Data for the task section start

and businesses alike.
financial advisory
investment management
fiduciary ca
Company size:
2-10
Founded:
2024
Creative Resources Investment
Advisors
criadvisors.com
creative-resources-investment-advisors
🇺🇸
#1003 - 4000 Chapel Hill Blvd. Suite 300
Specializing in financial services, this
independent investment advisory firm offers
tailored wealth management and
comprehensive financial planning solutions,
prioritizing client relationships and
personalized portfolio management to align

Data for the task section end

■ **Problem to work on**
Your task is to reproduce each entry exactly.

■ **Answer to this exercise**
and businesses alike.
financial advisory
investment management
fiduciary ca
Company size:
2-10
Founded:
2024
Creative Resources Investment
Advisors
criadvisors.com
creative-resources-investment-advisors
🇺🇸
#1003 - 4000 Chapel Hill Blvd. Suite 300
Specializing in financial services, this
independent investment advisory firm offers
tailored wealth management and
comprehensive financial planning solutions,
prioritizing client relationships and
personalized portfolio management to align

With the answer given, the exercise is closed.